La buena fotografía, la apegada al arte, captura no
solamente el rostro de una persona sino el tiempo que ha pasado por ella, y
más, el sentimiento o sensaciones que ésta expresa en ese mismo instante en que
se retrató; es decir, la fotografía invita a leerse, como las pinturas, como la
literatura: el arte se lee, no se ve. Por eso, al ver una pintura, no se dice
que se le está viendo, sino leyendo. Contemplar y ver como decía Octavio Paz,
son las herramientas para realizar una buena lectura, y al hacer ésta, es
cuando encontramos lo faltante, el misterio que se esconde al fondo de la obra,
entre cada trazo, color o forma, incluso, en la ausencia misma. Igualmente
ocurre con la fotografía donde muchas veces importa más lo que no se capturó,
esa nada que a su vez es la pieza faltante para terminar por armar el
rompecabezas.
El misterio es todo eso que sabemos está ahí y no
conocemos. Las formas y sensaciones que son en sí mismas, ausencias, fantasmas —estamos
llenos de fantasmas dispuestos a ser descubiertos. No podemos ver lo que no
hemos visto (tampoco lo que no hemos sentido) como especie humana, por eso, en
infinidad de ocasiones el arte no puede ser explicado, o mejor dicho, la obra,
su realización y significado, siempre será subjetiva a la interpretación, y
cada quien la leerá y traducirá a su manera (por sus experiencias tanto
“reales” como sensibles, porque lo que está detrás de la obra, realmente no lo
conocemos, está ahí, y se presenta como sensibilidad dispuesta a ser
traducida). Pero debe ser de esta manera y no de otra para que el arte sea tal
cosa, para ser una experiencia sensible, para ser un algo que siempre está a punto de ser y que sin embargo no termina
por concretarse porque se expande a la infinitud. El arte es parte de la
otredad, y que bien podría caber en la misma definición de Dios a la que
llegaron los filósofos de la antigüedad: esfera perfecta con circunferencia
ninguna donde su centro está en todas partes. Sí, el arte no está delimitado,
es todo, y está en cada uno de nosotros, en todas partes. Pero para ser de esta
forma debe presentarse como una potencialidad de ser; es decir, algo que puede
y no estar, algo a descubrir, como eso que se sugiere, un misterio.

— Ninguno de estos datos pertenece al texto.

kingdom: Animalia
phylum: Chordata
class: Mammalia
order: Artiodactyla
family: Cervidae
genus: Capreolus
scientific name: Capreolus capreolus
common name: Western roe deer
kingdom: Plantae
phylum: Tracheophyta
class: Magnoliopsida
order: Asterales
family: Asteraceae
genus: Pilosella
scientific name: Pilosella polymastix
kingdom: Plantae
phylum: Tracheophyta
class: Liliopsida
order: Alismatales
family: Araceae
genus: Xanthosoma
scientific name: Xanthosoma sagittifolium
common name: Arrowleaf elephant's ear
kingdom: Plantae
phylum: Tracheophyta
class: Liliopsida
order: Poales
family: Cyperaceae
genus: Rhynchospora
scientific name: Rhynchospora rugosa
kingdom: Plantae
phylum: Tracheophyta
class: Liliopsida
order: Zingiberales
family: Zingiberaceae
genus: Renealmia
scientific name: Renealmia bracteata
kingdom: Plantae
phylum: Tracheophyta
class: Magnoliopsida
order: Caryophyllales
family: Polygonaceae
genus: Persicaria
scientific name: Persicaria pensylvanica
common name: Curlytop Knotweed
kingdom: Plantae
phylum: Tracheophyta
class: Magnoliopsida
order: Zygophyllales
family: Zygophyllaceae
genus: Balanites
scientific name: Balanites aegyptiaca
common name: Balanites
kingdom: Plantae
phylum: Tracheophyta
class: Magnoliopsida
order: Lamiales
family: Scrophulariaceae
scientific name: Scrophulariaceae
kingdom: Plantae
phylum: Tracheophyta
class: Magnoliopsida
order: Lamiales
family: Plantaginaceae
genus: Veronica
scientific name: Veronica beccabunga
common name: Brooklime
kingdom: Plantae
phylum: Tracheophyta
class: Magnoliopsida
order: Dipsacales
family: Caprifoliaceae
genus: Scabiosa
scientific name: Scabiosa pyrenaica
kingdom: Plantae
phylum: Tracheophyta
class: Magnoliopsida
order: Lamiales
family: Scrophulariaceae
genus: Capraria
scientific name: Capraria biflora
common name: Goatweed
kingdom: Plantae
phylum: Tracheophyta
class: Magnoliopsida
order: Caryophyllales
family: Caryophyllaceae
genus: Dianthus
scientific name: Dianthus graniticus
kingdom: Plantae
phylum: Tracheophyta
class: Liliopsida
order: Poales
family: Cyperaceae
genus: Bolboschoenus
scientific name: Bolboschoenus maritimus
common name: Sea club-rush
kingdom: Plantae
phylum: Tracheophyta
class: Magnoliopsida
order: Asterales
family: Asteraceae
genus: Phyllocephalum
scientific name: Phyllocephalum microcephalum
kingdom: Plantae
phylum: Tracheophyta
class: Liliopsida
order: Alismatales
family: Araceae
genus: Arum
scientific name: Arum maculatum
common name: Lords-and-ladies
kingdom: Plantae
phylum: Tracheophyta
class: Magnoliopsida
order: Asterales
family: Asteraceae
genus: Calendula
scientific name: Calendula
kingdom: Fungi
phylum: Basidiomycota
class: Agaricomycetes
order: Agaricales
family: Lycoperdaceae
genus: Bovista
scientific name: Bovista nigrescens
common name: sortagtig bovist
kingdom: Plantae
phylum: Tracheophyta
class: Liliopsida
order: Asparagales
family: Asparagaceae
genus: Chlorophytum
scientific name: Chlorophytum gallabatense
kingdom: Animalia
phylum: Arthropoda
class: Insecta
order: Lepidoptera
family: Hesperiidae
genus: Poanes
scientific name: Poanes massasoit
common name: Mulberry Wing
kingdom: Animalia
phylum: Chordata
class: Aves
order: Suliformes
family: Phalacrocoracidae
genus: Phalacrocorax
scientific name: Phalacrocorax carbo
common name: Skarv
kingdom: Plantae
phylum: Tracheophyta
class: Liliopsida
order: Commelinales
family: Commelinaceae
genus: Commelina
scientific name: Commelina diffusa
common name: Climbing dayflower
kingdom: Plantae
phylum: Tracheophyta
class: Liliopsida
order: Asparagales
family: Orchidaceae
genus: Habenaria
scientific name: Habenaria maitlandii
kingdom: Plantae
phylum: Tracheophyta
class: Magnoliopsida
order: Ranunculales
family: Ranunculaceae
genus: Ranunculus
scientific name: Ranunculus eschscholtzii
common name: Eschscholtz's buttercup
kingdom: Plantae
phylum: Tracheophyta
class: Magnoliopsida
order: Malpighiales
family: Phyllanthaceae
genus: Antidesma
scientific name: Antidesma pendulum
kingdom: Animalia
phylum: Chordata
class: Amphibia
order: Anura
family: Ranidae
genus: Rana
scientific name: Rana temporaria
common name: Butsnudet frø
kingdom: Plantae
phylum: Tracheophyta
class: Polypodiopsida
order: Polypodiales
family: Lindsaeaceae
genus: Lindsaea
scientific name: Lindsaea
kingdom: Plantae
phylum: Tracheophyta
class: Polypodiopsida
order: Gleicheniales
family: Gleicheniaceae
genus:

Por otro lado, el acto de mostrar es superficial y
concreto. Muestra la traducción de alguien, los ojos del que pintó, fotografió
o escribió la obra, y con ello rompe el puente con el lector, porque ya no le
permite utilizar la más grande herramienta de la que se vale la sensibilidad
para interpretar, para desvelar el misterio: la imaginación. El que con una
obra no sugiere, sino muestra, no hace más que anular la otredad, cosifica la
pieza o la obra, la hace un producto que pierde su personalidad, la individualidad,
su ser único; es decir, rompe el arte, lo aniquila.